О! речь идет не о подвиге и подвижничестве нашем на историческом поприще,
не о мужественности нашей и ее долге дерзновения и воинствования в
жизненном действии и в творчестве духовном. Речь идет о мистической
психике народной стихии нашей - о заветной тайне нашей душевности.
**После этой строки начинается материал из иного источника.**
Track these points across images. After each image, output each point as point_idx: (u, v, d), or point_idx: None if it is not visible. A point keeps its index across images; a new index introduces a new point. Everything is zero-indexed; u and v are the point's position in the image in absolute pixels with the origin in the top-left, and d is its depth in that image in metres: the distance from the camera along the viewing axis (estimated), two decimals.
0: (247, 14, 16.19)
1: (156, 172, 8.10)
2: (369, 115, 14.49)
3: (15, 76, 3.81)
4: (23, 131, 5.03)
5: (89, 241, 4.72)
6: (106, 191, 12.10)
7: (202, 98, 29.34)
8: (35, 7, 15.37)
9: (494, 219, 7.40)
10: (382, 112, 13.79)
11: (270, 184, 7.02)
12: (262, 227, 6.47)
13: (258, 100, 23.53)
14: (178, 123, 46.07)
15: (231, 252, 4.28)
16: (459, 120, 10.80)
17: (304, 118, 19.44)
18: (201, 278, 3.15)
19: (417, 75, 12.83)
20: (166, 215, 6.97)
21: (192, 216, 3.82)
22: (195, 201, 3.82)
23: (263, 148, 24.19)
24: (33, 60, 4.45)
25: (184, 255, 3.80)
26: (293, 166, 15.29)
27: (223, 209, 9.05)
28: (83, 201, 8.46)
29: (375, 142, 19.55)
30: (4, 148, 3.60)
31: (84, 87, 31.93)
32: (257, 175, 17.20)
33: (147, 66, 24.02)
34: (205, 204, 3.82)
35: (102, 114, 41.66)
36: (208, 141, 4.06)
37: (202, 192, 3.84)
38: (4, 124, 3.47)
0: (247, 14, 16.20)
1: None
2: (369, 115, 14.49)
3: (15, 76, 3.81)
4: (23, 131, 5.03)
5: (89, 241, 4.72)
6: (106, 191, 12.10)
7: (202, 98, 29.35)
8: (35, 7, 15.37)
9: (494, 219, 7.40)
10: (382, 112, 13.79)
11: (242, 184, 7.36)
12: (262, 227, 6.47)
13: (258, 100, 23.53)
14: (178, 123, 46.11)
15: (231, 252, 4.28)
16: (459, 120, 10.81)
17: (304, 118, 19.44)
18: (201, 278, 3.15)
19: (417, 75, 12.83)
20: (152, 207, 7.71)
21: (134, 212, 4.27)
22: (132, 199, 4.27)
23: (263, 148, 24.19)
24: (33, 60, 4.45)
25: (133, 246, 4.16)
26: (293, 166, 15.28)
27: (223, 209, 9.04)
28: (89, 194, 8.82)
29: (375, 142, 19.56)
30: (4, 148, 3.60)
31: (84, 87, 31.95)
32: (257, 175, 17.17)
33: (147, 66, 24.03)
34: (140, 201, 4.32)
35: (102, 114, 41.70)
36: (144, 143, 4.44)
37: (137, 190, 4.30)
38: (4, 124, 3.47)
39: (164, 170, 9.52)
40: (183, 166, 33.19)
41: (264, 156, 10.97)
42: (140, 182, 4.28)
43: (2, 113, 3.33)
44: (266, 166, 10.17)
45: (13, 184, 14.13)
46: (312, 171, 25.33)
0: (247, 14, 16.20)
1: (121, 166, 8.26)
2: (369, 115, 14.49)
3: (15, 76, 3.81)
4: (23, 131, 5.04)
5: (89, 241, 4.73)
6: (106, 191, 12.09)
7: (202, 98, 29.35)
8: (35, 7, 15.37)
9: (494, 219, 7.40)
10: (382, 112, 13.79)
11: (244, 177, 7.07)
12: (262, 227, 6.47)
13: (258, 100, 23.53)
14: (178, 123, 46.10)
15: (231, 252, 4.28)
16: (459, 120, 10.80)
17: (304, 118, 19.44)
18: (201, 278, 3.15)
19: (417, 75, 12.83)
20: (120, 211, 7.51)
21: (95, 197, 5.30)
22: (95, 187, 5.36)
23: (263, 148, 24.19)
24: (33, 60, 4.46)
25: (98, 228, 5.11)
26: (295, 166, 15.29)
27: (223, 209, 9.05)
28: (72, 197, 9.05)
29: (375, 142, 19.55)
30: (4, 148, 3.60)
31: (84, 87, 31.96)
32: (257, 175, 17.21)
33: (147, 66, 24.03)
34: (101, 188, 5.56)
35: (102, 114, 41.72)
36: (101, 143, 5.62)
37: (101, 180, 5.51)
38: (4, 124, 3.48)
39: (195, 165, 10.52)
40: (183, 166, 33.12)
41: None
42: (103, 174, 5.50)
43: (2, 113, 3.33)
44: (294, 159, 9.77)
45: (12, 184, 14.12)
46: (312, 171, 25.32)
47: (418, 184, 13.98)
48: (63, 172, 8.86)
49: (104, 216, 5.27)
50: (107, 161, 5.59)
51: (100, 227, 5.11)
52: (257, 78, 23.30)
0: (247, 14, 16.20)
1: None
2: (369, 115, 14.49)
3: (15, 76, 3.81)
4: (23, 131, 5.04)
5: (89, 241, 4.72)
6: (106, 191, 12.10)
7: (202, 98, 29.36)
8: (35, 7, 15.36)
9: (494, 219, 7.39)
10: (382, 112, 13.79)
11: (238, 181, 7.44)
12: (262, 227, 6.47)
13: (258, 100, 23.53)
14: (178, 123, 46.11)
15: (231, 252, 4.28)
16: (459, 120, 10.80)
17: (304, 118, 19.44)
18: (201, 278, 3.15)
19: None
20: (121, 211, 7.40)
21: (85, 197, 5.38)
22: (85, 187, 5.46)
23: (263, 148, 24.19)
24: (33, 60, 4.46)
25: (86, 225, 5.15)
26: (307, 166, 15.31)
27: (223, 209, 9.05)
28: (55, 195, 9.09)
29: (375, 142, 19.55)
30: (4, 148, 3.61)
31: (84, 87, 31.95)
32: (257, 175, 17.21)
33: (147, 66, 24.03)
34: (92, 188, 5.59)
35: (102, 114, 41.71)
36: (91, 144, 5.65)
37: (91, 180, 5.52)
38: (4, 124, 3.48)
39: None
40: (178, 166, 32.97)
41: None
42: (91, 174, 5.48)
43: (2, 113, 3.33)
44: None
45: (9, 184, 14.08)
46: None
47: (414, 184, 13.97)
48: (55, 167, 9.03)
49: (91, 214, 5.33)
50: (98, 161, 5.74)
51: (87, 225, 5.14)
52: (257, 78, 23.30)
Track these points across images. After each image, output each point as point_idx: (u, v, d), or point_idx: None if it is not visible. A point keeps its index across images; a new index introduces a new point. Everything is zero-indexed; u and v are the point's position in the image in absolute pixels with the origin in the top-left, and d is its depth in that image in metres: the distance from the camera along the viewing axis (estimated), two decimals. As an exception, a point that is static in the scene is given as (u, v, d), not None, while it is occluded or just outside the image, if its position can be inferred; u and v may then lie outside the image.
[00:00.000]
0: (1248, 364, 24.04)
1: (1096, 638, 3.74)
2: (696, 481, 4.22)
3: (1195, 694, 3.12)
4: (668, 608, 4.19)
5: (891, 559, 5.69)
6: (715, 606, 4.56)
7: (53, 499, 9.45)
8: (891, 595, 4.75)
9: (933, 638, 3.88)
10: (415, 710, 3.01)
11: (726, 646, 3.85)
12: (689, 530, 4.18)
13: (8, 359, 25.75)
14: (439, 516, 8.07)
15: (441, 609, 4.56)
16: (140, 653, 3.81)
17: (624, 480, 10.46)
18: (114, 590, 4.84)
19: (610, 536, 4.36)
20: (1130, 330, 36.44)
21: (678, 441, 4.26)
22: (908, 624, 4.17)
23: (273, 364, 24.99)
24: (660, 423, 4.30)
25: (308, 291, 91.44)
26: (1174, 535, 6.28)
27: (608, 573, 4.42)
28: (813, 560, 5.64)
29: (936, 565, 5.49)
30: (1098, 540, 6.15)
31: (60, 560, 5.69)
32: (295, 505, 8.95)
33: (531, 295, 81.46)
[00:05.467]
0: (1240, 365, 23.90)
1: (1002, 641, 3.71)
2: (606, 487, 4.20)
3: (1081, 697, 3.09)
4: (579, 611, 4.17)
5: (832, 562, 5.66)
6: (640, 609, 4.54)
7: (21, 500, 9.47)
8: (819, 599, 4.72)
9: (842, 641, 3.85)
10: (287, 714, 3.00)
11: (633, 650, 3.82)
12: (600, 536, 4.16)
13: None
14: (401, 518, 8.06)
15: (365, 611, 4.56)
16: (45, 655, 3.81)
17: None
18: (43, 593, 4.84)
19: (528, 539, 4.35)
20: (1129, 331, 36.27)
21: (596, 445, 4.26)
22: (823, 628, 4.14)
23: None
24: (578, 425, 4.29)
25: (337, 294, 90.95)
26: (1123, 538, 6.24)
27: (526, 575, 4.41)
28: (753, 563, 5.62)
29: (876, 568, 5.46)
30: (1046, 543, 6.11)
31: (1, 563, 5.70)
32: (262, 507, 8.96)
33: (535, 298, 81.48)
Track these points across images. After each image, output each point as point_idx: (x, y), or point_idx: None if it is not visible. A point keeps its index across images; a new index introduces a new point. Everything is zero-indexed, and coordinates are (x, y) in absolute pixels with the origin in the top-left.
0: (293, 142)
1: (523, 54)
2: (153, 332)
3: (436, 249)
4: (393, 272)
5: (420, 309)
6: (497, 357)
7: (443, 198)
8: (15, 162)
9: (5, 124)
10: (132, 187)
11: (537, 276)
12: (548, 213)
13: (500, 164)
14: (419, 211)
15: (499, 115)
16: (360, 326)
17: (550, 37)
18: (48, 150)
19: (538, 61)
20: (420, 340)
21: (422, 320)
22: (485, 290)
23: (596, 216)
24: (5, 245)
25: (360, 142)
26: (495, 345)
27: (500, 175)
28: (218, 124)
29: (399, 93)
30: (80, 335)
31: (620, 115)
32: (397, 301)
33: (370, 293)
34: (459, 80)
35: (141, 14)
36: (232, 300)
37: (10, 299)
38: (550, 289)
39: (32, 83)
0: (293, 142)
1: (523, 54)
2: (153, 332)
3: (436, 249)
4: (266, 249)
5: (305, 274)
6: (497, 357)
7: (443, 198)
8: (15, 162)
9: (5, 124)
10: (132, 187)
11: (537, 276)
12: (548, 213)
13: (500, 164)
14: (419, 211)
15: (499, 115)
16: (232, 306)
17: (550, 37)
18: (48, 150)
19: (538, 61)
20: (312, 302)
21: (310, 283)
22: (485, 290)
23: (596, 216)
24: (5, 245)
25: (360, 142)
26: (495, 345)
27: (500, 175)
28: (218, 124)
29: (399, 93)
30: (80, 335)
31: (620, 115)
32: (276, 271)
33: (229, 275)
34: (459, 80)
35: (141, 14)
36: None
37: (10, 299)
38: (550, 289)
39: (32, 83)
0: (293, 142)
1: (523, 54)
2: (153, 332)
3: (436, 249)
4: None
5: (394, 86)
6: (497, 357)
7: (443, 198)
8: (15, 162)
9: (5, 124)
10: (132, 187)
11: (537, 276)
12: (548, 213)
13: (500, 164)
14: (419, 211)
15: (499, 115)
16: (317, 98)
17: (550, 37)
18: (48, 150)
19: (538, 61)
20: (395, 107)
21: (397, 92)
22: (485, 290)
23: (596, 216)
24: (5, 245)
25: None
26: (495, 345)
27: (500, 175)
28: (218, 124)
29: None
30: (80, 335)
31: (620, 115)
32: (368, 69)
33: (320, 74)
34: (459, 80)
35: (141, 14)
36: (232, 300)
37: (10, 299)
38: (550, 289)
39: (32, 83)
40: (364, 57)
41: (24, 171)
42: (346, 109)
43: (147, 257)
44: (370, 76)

По легенде Дивеевского монастыря в Сарове, Богоматерь вошла в пустынь
и очертила ограду своей обители на будущие времена. Так, по древнему
гимну, многострадальная матерь Деметра вошла, после долгих скитаний по
земле, в округу Элевсина и затворилась в священный затвор, полагая этим
основание будущих таинств. Так ушла русская душа, душа земли нашей и
народа нашего, в смиренный затвор, с незримою святыней своего
богоразумения и обручального кольца своего, которым обручилась она со
Христом. В своей отшельнической тишине следует она молитвенною мыслью за
славой и падениями возлюбленного - человеческого мира, дерзающего и
блуждающего гордого человеческого духа, и ждет, пока напечатлеется на нем
лик Христов, пока возлюбленный придет к ней в образе Богочеловека.
[437]
ЭКСКУРС
ОСНОВНОЙ МИФ В РОМАНЕ "БЕСЫ"
Роман "Бесы" - символическая трагедия, и символизм романа - именно тот
"реализм в высшем смысле", по выражению самого Достоевского, который мы
называем реалистическим символизмом. Реалистический символизм возводит
воспринимающего художественное произведение а realibus ad realiora - от
низшей действительности к реальности реальнейшей. В процессе же
творчества, обратном процессу восприятия, обусловливается он нисхождением
художника от предварительного интуитивного постижения высшей реальности к
ее воплощению в реальности низшей - а realioribus ad realia. Если это так,
необходимо, для целостного постижения этого эпоса-трагедии, раскрыть
затаенную в глубинах его наличность некоего - эпического по форме,
трагического по внутреннему антиномизму - ядра, в коем изначала
сосредоточена вся символическая энергия целого и весь его "высший
реализм", т.е. коренная интуиция сверхчувственных реальностей,
предопределившая эпическую ткань действия в чувственном мире. Такому ядру
символического изображения жизни приличествует наименование мифа.